On the other hand, your MD is going to look for the obvious, or statistically relevant, or currently prominent disease.
But they could be presented 99% probability for flu, 1% or wazalla, and that testing for wazalla means pinching your ear tout may actually be correctly diagnosed sometimes.
It is not that MDs are incompetent, it is just that when wazalla was briefly mentioned during their studies, they happened to be in the toilets and missed it. Flu was mentioned 76 times because it is common.
Disclaimer: I know medicine from "House, MD" but also witnessed a miraculous diagnosis on my father just because his MD happened to read an obscure article
(for the story, he was diagnosed with a worm-induced illness that happened one or twice a year in France in the 80's. The worm was from a beach in Brazil, and my dad never travelled to Americas. He was kindly asked to provide a sample of blood to help research in France, which he did. Finally the drug to heal him was available in one pharmacy in Paris and in Lyon. We expected a hefty cost (though it is all covered in France), it costed 5 franks or so. But we were told with my brother to keep an eye on him as he may become delusional and try to jump through the window. The poor man cold hardly blink before we were on him:)
Ah, and the pills were 2cm wide, looked like they were for an elephant. And he had 5 or so to swallow)
You heard about the bell curve concept? Chances are about half the doctors you see are at the lower part of the curve. Which means they are borderline or completely incompetent at what they do.
I'd take my chances with a "properly trained" AI any day. Problem is, most medical corpus is full of bogus studies that have never been replicated, so it might be close to junk at this stage.
> It will lead to deaths,
regular doctors kill people everyday and get away with it because you accept the risks. What's different?
It's true. Only people like me should be allowed access to LLMs. Folks like you should be protected. Equivalent to accredited investor, there should be a tier of "knowledgeable normal person" who is allowed to do whatever.
That's a fair point. Most programmers are terrible. As a lead programmer I've dealt with countless "programmers" that can not do their job without me spoon-feeding them code.
It seems hopelessly confused, because there are no open source models, only some that allow free redistribution of the model weights. Perhaps they should be called "open" and the word "source" should be dropped.
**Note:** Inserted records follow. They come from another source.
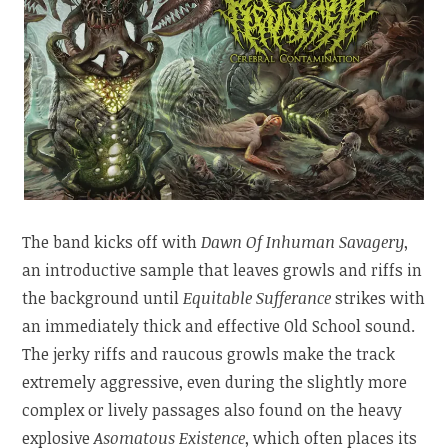
The band kicks off with
Dawn Of Inhuman Savagery
,
an introductive sample that leaves growls and riffs in
the background until
Equitable Sufferance
strikes with
an immediately thick and effective Old School sound.
The jerky riffs and raucous growls make the track
extremely aggressive, even during the slightly more
complex or lively passages also found on the heavy
explosive
Asomatous Existence
, which often places its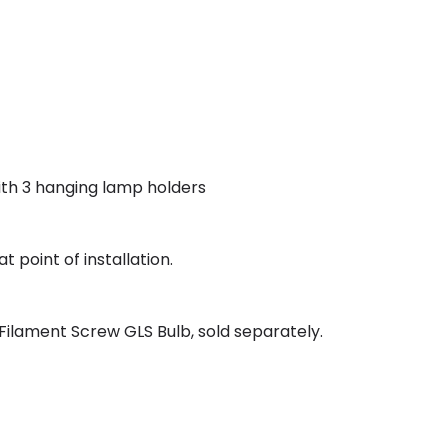
 with 3 hanging lamp holders
t point of installation.
ilament Screw GLS Bulb, sold separately.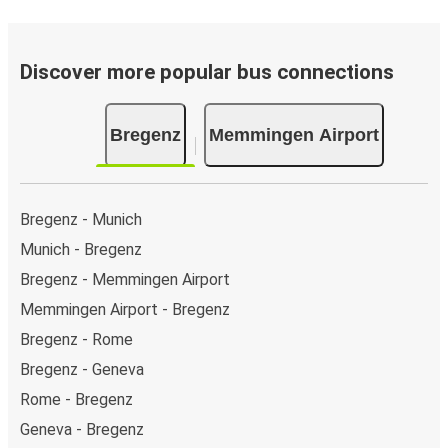
Discover more popular bus connections
Bregenz
Memmingen Airport
Bregenz - Munich
Munich - Bregenz
Bregenz - Memmingen Airport
Memmingen Airport - Bregenz
Bregenz - Rome
Bregenz - Geneva
Rome - Bregenz
Geneva - Bregenz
This is debated until the end of time. Open weights, whatever you want to call it. Essentially people and companies can use LLama 2 commercially as long as you have less than 700m MAUs if I recall correctly.
Very brief summary of the paper: there aren't any new technical ideas here, just finetuning a 70B model on curated medical papers, using self-consistency CoT sampling.
Results: @70B: Better than GPT3.5, better than non-fine tuned Llama, worse than GPT-4.
70B gets a human passing score on MedQA. (Passing: 60, Medtron: 64.4, GPT-3.5: 47, GPT-4: 78.6).
TLDR: Interesting, not crazy revolutionary, almost certainly needs more training, stick with GPT-4 for your free unlicensed dangerous AI doctor needs
I’ve run into people on this very site who use LLMs as a doctor, asking it medical questions and following its advice.
The same LLMs that hallucinate court cases when asked about law.
The same LLMs that can’t perform basic arithmetic in a reliable fashion.
The same LLMs that can’t process internally consistent logic.
People are following the medical “advice” that comes out of these things. It will lead to deaths, no questions asked.